Today marks 12 weeks. I thought, perhaps, my next post would not be about my mom. Well, I am happy to say that this post, much like my life, is not all about losing my mom.
So here’s what I’ve learned in the last 12 weeks:
- I like lists. They require little cohesion and no organization at all.
- There is a very fine, at times imperceptible, line between “grieving” and “crazy.”
- You don’t really get it – not really – until it’s you.
- I’m stronger than I thought. I lost the one person I talked to more, shared more, listened to more, relied on more, leaned on more than any other person in the world. And I’m okay. Despite my previous concerns, I wasn’t swallowed by the hole she left in the world.
- I like cemeteries. You can cry all you want and no one looks at you twice. Cause you’re in a cemetery.

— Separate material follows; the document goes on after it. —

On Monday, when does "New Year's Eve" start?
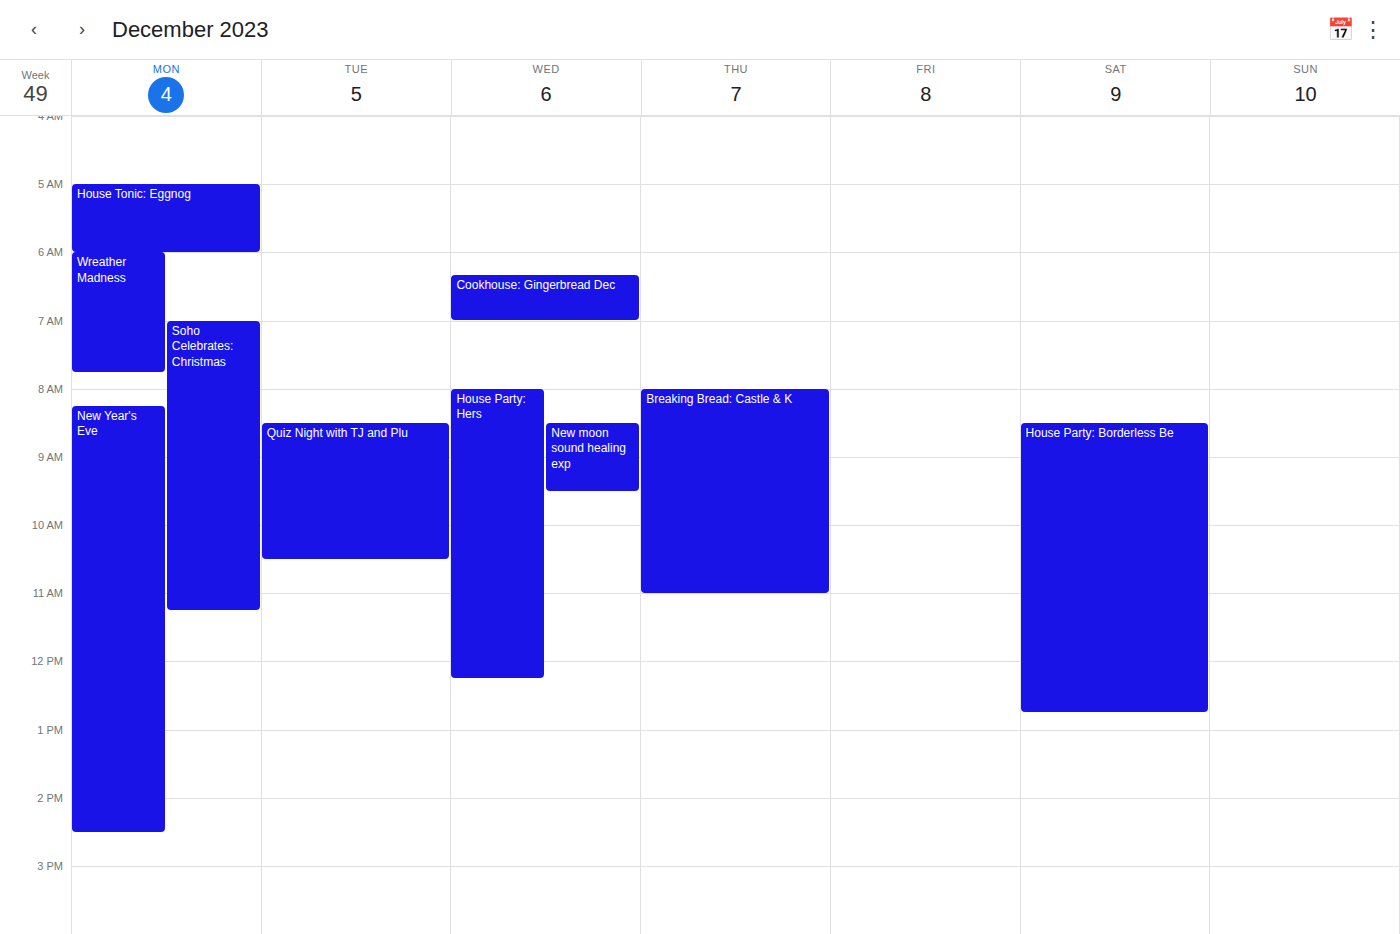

- Death is arbitrary. My mom wasn’t even two weeks past her 67th birthday, she had low blood pressure, low cholesterol, ate healthy, didn’t smoke, rarely drank, got all her mammograms, colonoscopies, physicals, etc., stayed active, and took her vitamins. And she was literally gone in a matter of seconds. Be healthy so that you can feel good while you’re here – but all the healthy living in the world isn’t going to grant you longevity if it isn’t in the cards.
- The dead apparently do not haunt by request. No matter how much you wish for a visit.
- Apparently I don’t need to share every thought that ever pops into my head with someone. I used to have someone I told everything to. Now, I probably share 50% of those thoughts. Which, I guess, means I have a lot of insignificant thoughts. Or just no one that finds significance in them.
- Even on dark days, wine makes me happy.
- Getting my eye makeup tattooed on a year and a half ago was a sound investment.